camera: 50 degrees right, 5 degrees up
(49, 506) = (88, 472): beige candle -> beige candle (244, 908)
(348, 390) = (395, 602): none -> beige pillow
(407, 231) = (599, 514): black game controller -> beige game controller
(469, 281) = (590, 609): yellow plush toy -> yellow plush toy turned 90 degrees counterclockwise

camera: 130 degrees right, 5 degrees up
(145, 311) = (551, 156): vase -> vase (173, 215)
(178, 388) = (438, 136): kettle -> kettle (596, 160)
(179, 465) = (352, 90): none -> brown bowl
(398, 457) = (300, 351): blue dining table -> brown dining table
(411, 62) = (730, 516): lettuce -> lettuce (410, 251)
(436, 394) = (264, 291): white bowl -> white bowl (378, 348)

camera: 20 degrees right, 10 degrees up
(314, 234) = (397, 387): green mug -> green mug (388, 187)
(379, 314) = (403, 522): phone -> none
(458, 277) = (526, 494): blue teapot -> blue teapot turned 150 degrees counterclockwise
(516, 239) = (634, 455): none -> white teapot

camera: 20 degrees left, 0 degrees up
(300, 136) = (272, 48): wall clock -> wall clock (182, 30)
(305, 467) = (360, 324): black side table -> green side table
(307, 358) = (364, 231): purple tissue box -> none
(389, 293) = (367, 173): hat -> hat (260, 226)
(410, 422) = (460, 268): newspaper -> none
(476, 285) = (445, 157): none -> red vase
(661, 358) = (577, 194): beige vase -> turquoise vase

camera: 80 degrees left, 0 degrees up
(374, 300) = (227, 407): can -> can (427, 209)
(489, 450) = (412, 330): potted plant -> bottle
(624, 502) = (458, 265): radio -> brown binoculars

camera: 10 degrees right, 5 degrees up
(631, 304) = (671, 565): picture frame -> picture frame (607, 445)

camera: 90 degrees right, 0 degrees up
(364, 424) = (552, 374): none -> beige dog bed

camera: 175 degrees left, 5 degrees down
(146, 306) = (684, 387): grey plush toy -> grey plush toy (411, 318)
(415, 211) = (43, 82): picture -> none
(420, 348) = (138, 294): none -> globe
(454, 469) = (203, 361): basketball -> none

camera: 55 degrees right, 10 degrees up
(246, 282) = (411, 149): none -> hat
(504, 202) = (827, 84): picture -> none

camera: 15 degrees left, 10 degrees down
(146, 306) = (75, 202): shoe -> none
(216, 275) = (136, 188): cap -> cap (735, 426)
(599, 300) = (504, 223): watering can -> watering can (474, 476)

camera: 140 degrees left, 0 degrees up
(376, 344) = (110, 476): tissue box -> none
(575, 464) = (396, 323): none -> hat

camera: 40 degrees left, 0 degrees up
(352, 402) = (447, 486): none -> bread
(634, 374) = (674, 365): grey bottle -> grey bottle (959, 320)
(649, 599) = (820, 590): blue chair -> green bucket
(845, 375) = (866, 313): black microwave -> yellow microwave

+ + + +

## What needs to be done:
Your answer should consist of all lines in the listing above that contain "counterclockwise".

## Final answer:
(469, 281) = (590, 609): yellow plush toy -> yellow plush toy turned 90 degrees counterclockwise
(458, 277) = (526, 494): blue teapot -> blue teapot turned 150 degrees counterclockwise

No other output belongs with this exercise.